Vehicle 12: Trains of Thought
Turns out, our imaginary machines could suffer from epilepsy. Put in a global governance circuit to stop that.
I hope you realize what this means. If you could observe the inner workings of the vehicle’s brain, say, by watching light bulbs connected to the threshold devices, and these light bulbs lit up every time the corresponding element became active, you could not even predict how many lights would light up in the next moment, let alone what kind of pattern they would form. (For any given number there are of course many constellations with that number of active elements!) At this point we should again invite our philosophers to comment.
I would claim that this is proof of FREE WiLL in Vehicle 12. For I know of only one way of denying the power of decision to a creature—and that is to predict at any moment what it will do in the future.
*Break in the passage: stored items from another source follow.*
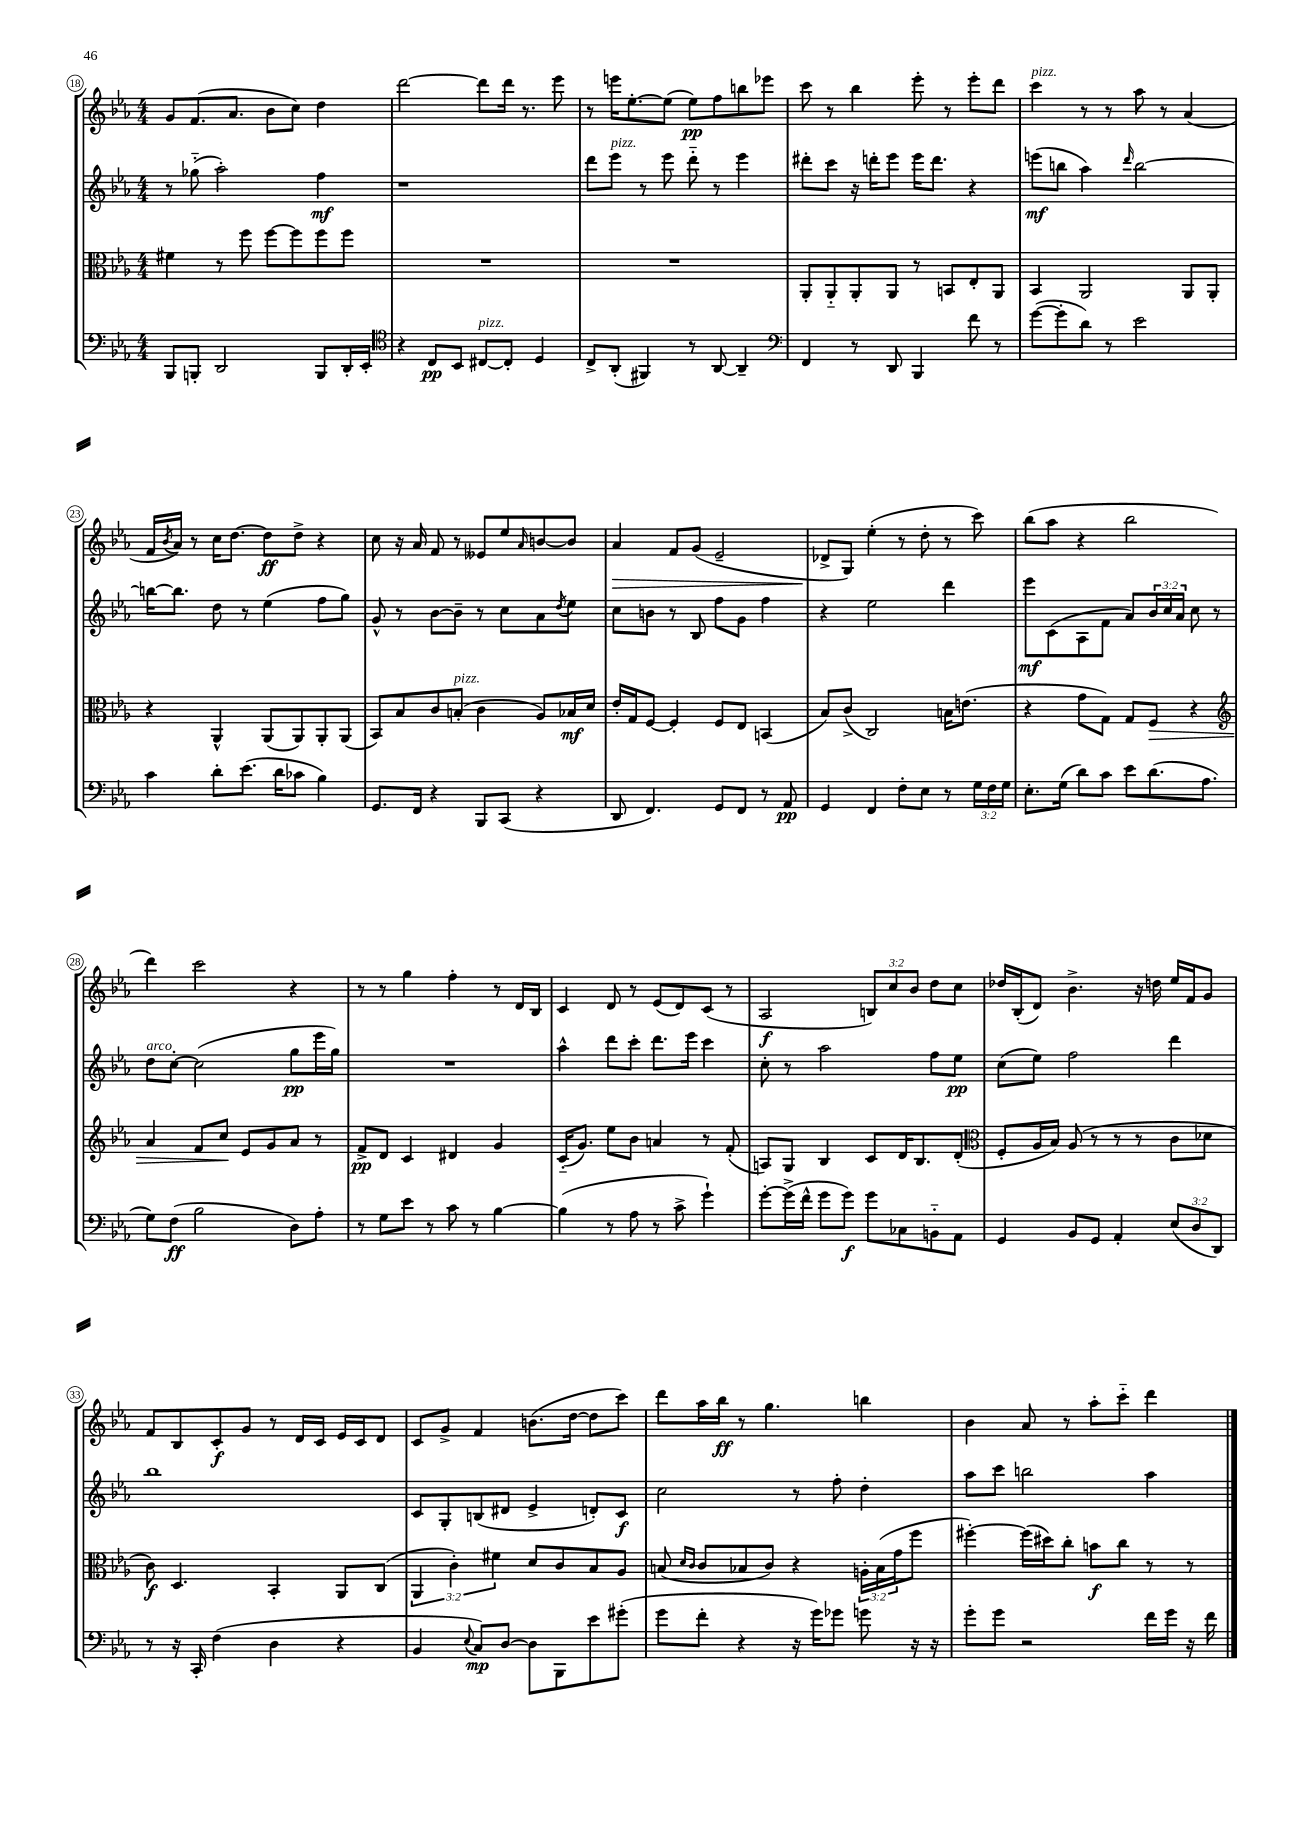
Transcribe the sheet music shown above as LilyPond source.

<<
\new StaffGroup <<
\new Staff = "s0" {
    \clef treble \key ees \major \numericTimeSignature \time 4/4 \override Staff.TupletNumber.text = #tuplet-number::calc-fraction-text
    g'8 f'8.( aes'8. bes'8 c''8) d''4 |
    d'''2~ d'''8 d'''16 r8. ees'''8 |
    r8 e'''16 ees''8.~-. ees''8( ees''8\pp) f''8 b''8 ees'''8 |
    c'''8 r8 bes''4 ees'''8-. r8 ees'''8-. d'''8 |
    c'''4^\markup { \italic "pizz." } r8 r8 aes''8 r8 aes'4( |
    f'16 \acciaccatura { bes'8 } aes'16) r8 c''16 d''8.~ d''8\ff d''8-> r4 |
    c''8 r16 aes'16 f'8 r8 eeses'8 ees''8 \grace { aes'16 } b'8~ b'8 |
    aes'4\> f'8 g'8( ees'2-- |
    des'8->\! g8) ees''4-.( r8 d''8-. r8 c'''8) |
    bes''8( aes''8 r4 bes''2 |
    d'''4) c'''2 r4 |
    r8 r8 g''4 f''4-. r8 d'16 bes16 |
    c'4 d'8 r8 ees'8( d'8) c'8( r8 |
    aes2\f \tuplet 3/2 { b8) c''8 bes'8 } d''8 c''8 |
    des''16 bes16-.( d'8) bes'4.-> r16 d''16 ees''16 f'16 g'8 |
    f'8 bes8 c'8-.\f g'8 r8 d'16 c'16 ees'16 c'16 d'8 |
    c'8 g'8-> f'4 b'8.( d''16~ d''8 c'''8) |
    d'''8 aes''16 bes''16\ff r8 g''4. b''4 |
    bes'4 aes'8 r8 aes''8-. c'''8-_ d'''4 \bar "|." |
}
\new Staff = "s1" {
    \clef treble \key ees \major \numericTimeSignature \time 4/4 \override Staff.TupletNumber.text = #tuplet-number::calc-fraction-text
    r8 ges''8-_( aes''2-.) f''4\mf |
    r1 |
    d'''8 ees'''8^\markup { \italic "pizz." } r8 ees'''8 d'''8-_ r8 ees'''4 |
    dis'''8-. c'''8 r16 d'''16-. ees'''8 ees'''16 d'''8. r4 |
    e'''8\mf( b''8 aes''4) \grace { d'''16 } b''2~ |
    b''16~ b''8. d''8 r8 ees''4( f''8 g''8) |
    g'8-^ r8 bes'8~ bes'8-- r8 c''8 aes'8 \acciaccatura { d''8 } ees''8 |
    c''8 b'8 r8 bes8 f''8 g'8 f''4 |
    r4 ees''2 d'''4 |
    ees'''8\mf c'8( aes8 f'8 aes'8) \tuplet 3/2 { bes'16 c''16 aes'16 } c''8 r8 |
    d''8^\markup { \italic "arco" } c''8~-. c''2( g''8\pp ees'''16 g''16) |
    R1 |
    aes''4-^ d'''8 c'''8-. d'''8. ees'''16 c'''4 |
    c''8-. r8 aes''2 f''8 ees''8\pp |
    c''8( ees''8) f''2 d'''4 |
    bes''1 |
    c'8 g8-. b8( dis'8 ees'4-> d'8-.) c'8\f |
    c''2 r8 f''8-. d''4-. |
    aes''8 c'''8 b''2 aes''4 \bar "|." |
}
\new Staff = "s2" {
    \clef alto \key ees \major \numericTimeSignature \time 4/4 \override Staff.TupletNumber.text = #tuplet-number::calc-fraction-text
    fis'4 r8 f''8 f''8~ f''8 f''8 f''8 |
    R1 |
    R1 |
    aes,8-. aes,8-_ aes,8-. aes,8 r8 b,8 ees8-. aes,8 |
    bes,4 aes,2 aes,8 aes,8-. |
    r4 aes,4-^ aes,8( aes,8) aes,8-. aes,8( |
    bes,8) bes8 c'8 b8-.^\markup { \italic "pizz." }( c'4 aes8) bes16\mf d'16 |
    ees'16-. g16 f8~ f4-. f8 ees8 b,4( |
    bes8) c'8->( c2) b16 e'8.( |
    r4 g'8 g8) g8 f8\> r4 |
    \clef treble aes'4 f'8 c''8\! ees'8 g'8 aes'8 r8 |
    f'8->\pp d'8 c'4 dis'4 g'4 |
    c'16-_( g'8.) ees''8 bes'8 a'4 r8 f'8-.( |
    a8) g8 bes4 c'8 d'16 bes8. d'8-.( |
    \clef alto f8-. aes16 bes16) aes8( r8 r8 r8 c'8 des'8 |
    c'8\f) d4. bes,4-. aes,8 c8( |
    \tuplet 3/2 { aes,4 c'4-.) fis'4 } d'8 c'8 bes8 aes8 |
    b8( \grace { d'16 c'16 } c'8 bes8 c'8) r4 \tuplet 3/2 { a16-. bes16( g'16 } f''8 |
    fis''4~-.) fis''16( dis''16) c''8-. b'8\f c''8 r8 r8 \bar "|." |
}
\new Staff = "s3" {
    \clef bass \key ees \major \numericTimeSignature \time 4/4 \override Staff.TupletNumber.text = #tuplet-number::calc-fraction-text
    bes,,8 b,,8-. d,2 b,,8 d,16-. ees,16-. |
    \clef tenor r4 c8\pp bes,8 cis8~^\markup { \italic "pizz." } cis8-. d4 |
    c8-> aes,8-.( fis,4) r8 aes,8~ aes,4-- |
    \clef bass f,4 r8 d,8 bes,,4 f'8 r8 |
    g'8~( g'8-. d'8) r8 ees'2 |
    c'4 d'8-. ees'8.( d'16 ces'8 bes4) |
    g,8. f,16 r4 bes,,8 c,8( r4 |
    d,8 f,4.) g,8 f,8 r8 aes,8\pp |
    g,4 f,4 f8-. ees8 r8 \tuplet 3/2 { g16 f16 g16 } |
    ees8.-. g16( d'8) c'8 ees'8 d'8.( aes8. |
    g8) f8\ff( bes2 d8) aes8-. |
    r8 g8 ees'8 r8 c'8 r8 bes4~ |
    bes4( r8 aes8 r8 c'8-> g'4-!) |
    g'8~-. g'16->( f'16-^ g'8 g'8\f) g'8 ces8 b,8-_ aes,8 |
    g,4 bes,8 g,8 aes,4-. \tuplet 3/2 { ees8( d8 d,8) } |
    r8 r16 c,16-. f4( d4 r4 |
    bes,4 \appoggiatura { ees8 } c8\mp) d8~ d8 bes,,8 ees'8 gis'8-.( |
    g'8 f'8-. r4 r16 g'16) ges'8 g'8 r16 r16 |
    g'8-. g'8 r2 f'16 g'16 r16 f'16 \bar "|." |
}
>>
>>
\layout { \context { \Score currentBarNumber = #18 \override BarNumber.stencil = #(make-stencil-circler 0.1 0.3 ly:text-interface::print) } }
A fully determined brain should be predictable when we are informed about its mechanism. In the case of Vehicle 12, we know the mechanism, but all we can prove is that we will not be able to foresee its behavior. Thus it is not determined, at least to a human observer.
Wait, what? That doesn’t sound like FREE WILL, that sounds like chaos theory/nondeterministic output. Is all free will just chaos in disguise? I kind of like that idea. 😃
Vehicle 13: Foresight
Why shouldn’t we try to modify our brain children, the vehicles, in this direction?
Brain children. That is all.
Let us take the first problem first, that of acting toward the future or in accordance with an event in future time. This is obviously nonsense if we take it to mean an action that is now a consequence of something that will happen only in the future. However, it is an entirely different matter—and it does make sense—if we take it to mean an action that is a consequence of something we expect to happen in the future, since that expectation may well be available before the action is planned. There is no violation of the law of causality in this. All we need is a mechanism to predict future events fast enough so that they will be known before they actually happen.
Oh, note that’s interesting. The idea of planning a sequence of actions is one thing, but planning actions based on the outcomes of what hasn’t happened yet but might/should? That’s interesting. I wonder how common that is among animals.
Long term and short term memory! It’s a neat concept to have N values available in short term but to have to shuffle off some of those into long term (or forget them entirely) in order to pull out older memories or try to look ahead/predict.
Vehicle 14: Egotism and Optimism
Give it wants and desires? I’m not sure how this isn’t something that could already arise from the previous vehicles naturally as they grow.
Biological Notes on the Vehicles
So, why did we cross the wires way back in the beginning? Because that’s how our brains are wired, with the left half of the brain controlling the right half of the body.
But why? Something I never really considered. Could be the feedback mechanisms described in those chapters. Could be stability of weaving neurons and brain matter together. Interesting ideas though.